In its simplest definition, amperage is the strength of the current in which the electricity is flowing from one component to the other, expressed in Amperes or amps. In battery electric machines, amps are pulled from the battery to the electric motor in order to make the machine move. The size of the battery pack is typically calculated in kWh (Kilo Watt Hours) which is the Voltage, multiplied by the Amperage. Our CMX18 battery electric mini excavator has a 20.16kWh battery pack which comes from a 48v battery at 420amps.
How does amperage affect runtimes?
The amount of amperage that a battery holds has a close relationship to the total amount of power in the battery. Each function draws current (amperage) while operating. The harder the function, the more current is needed to make that function happen.

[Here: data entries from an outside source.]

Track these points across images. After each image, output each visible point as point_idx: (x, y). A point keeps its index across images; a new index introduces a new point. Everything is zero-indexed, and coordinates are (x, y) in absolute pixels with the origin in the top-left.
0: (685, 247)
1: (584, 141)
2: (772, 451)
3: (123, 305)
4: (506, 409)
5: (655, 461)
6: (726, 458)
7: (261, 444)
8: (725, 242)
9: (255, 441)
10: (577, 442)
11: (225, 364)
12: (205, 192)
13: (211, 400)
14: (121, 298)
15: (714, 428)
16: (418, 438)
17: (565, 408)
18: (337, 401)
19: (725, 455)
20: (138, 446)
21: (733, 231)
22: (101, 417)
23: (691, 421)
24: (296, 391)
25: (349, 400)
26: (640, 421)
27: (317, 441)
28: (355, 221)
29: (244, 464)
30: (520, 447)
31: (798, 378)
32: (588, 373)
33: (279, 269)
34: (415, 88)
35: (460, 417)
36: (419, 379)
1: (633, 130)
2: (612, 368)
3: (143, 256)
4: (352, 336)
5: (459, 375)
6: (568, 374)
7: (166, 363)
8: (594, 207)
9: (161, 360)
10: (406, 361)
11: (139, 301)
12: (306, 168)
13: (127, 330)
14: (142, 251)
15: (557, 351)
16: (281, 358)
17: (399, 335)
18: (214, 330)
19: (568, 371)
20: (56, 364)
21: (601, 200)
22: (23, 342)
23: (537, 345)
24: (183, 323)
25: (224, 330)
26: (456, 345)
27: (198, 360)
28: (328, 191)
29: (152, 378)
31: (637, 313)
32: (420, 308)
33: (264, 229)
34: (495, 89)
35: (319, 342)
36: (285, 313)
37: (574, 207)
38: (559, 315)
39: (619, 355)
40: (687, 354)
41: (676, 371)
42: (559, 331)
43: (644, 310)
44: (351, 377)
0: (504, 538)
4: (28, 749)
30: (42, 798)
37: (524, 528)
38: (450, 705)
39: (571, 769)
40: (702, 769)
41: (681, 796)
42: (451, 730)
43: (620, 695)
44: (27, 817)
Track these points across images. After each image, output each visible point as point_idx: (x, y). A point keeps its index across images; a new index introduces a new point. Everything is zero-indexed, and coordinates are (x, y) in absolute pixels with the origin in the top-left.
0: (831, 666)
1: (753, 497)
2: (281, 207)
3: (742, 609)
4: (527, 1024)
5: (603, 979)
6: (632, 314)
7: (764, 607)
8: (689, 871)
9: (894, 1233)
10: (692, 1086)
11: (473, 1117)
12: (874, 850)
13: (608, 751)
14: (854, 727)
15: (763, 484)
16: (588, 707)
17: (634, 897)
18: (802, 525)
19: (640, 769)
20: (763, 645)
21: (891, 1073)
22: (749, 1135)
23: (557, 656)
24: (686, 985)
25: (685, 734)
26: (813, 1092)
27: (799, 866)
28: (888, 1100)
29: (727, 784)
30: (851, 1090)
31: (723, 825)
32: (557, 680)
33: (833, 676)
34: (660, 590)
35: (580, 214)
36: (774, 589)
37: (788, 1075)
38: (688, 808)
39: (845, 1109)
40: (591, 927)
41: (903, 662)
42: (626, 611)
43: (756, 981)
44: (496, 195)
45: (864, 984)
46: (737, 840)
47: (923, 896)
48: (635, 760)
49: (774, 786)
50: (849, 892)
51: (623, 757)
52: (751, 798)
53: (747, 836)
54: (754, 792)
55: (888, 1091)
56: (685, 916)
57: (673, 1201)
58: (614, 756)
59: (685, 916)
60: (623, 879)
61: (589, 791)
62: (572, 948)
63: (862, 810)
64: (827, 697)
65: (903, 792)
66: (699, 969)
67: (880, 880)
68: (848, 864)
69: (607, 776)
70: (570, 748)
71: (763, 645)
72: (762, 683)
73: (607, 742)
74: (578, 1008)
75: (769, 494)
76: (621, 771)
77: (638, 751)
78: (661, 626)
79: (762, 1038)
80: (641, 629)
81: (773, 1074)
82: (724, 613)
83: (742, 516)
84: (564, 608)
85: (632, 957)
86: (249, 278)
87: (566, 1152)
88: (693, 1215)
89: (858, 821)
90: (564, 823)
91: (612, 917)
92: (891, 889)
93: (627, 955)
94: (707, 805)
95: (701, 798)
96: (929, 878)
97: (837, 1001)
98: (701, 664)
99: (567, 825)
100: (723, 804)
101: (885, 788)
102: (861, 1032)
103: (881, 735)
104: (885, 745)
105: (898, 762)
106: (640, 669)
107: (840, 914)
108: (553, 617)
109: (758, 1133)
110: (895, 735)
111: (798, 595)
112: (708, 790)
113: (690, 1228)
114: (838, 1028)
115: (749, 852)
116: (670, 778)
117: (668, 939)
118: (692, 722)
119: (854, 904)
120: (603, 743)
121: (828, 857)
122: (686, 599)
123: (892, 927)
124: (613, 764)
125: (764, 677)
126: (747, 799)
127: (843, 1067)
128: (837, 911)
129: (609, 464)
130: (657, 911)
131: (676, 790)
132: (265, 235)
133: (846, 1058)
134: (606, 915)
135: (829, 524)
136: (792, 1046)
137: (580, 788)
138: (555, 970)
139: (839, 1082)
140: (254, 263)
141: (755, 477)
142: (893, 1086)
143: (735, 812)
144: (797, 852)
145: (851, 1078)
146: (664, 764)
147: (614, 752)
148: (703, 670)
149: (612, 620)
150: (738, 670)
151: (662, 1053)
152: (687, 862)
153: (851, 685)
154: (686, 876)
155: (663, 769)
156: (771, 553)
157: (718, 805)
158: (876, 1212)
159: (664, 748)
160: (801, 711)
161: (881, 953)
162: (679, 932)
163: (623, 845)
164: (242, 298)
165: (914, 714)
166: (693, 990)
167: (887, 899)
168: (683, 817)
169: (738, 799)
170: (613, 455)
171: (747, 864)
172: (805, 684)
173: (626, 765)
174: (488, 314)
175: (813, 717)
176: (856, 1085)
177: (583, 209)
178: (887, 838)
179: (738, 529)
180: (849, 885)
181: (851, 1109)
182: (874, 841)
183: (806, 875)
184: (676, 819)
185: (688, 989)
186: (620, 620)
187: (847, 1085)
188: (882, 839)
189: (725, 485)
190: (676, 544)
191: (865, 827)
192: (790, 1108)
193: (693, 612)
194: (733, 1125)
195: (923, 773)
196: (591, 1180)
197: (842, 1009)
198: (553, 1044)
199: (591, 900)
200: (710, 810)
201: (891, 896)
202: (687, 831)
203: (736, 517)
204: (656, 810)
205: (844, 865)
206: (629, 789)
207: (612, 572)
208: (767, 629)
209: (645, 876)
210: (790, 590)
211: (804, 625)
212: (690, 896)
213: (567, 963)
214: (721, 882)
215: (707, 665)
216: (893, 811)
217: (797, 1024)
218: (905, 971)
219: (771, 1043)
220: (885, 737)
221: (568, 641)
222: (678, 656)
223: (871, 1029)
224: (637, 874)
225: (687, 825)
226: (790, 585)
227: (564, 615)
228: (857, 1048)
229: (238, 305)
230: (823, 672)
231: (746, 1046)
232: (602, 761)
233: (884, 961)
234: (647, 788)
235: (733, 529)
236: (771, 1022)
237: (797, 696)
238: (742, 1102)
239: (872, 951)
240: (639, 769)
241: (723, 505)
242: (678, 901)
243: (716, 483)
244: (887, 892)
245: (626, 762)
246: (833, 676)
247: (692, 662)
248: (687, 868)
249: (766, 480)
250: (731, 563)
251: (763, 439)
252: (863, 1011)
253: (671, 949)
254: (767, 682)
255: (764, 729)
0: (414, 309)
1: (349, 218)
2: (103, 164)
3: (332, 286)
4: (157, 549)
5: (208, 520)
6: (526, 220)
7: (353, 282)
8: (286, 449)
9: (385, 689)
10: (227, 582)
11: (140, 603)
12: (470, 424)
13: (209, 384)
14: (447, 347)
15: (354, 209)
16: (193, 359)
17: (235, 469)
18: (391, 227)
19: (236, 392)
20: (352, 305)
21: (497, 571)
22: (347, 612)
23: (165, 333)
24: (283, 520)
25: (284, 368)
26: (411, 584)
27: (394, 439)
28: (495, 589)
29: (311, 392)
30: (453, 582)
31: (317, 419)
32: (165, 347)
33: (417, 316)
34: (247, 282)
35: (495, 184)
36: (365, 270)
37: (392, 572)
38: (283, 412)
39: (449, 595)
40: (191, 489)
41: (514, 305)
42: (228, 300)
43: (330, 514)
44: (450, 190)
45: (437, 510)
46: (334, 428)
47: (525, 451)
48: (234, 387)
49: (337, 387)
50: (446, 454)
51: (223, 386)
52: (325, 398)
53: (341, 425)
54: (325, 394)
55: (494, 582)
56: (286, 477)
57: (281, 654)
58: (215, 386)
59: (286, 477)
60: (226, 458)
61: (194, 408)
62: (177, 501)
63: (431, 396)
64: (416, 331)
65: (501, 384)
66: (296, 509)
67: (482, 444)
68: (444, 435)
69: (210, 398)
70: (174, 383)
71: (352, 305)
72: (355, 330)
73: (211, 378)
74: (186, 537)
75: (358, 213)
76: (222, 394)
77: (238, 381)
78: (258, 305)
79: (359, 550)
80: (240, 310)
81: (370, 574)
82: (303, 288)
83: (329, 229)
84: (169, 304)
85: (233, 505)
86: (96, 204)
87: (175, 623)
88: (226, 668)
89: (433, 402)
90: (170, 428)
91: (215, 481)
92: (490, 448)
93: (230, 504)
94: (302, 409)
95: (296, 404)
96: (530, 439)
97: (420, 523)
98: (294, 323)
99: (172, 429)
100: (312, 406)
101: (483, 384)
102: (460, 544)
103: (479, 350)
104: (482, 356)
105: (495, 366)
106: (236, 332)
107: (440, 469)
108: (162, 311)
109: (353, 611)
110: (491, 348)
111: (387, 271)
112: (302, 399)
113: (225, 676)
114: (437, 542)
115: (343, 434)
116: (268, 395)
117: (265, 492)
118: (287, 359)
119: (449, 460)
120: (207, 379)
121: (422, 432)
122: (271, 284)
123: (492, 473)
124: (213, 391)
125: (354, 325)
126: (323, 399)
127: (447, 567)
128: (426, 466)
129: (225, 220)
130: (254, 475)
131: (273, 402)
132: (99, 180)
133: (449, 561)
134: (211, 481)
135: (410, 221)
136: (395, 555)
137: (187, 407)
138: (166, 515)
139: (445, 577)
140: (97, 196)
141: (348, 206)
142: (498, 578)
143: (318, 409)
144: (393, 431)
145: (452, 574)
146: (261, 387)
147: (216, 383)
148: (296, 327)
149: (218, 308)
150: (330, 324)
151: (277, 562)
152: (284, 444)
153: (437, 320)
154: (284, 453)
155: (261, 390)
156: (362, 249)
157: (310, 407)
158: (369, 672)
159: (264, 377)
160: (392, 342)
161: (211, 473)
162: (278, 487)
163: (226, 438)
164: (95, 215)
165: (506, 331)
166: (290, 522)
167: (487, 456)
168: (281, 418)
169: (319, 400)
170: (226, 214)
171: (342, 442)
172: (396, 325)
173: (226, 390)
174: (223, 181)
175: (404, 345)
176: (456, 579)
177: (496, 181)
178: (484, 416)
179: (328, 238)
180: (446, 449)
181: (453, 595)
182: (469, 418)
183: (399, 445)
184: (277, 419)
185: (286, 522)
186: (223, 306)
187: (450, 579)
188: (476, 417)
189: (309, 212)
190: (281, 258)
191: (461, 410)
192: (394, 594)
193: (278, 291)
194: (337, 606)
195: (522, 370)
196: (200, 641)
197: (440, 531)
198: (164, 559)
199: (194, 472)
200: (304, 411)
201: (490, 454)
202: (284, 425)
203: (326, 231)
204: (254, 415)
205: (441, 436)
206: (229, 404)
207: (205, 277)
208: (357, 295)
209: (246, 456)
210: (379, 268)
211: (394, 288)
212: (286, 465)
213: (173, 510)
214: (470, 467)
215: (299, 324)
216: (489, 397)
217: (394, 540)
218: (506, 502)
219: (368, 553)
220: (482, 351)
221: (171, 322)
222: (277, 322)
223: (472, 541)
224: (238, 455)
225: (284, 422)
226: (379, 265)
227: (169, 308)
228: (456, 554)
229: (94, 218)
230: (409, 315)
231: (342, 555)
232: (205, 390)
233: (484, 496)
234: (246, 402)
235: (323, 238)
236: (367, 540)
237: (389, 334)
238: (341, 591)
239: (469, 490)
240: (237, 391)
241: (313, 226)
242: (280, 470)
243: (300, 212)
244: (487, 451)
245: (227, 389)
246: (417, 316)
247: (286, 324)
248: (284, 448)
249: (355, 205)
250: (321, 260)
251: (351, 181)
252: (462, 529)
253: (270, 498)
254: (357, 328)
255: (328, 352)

So the runtime of a battery powered skid steer with a floor scraper is going to be less than when it operates with a regular bucket because the floor scraping function requires more current to make that function happen.
What happens if we draw too much amperage?
Within a battery powered machine, energy is transferred from the battery to the electric motors in order to create movement. The harder the function, the more energy needs to be transferred which creates more heat within the system
The harder the function of the machine, the more current is needed to make that function happen so more amperage is drawn from the battery. Because energy cannot be created or destroyed, merely transferred, as amperage is moving from one component to the other, heat is created in the system.
If too much heat is created, the system could shut down to protect the electrical components from burning up. Each of our battery electric machines have built in safety features to protect the machine and the operator from doing long term damage to the components due to intense heat.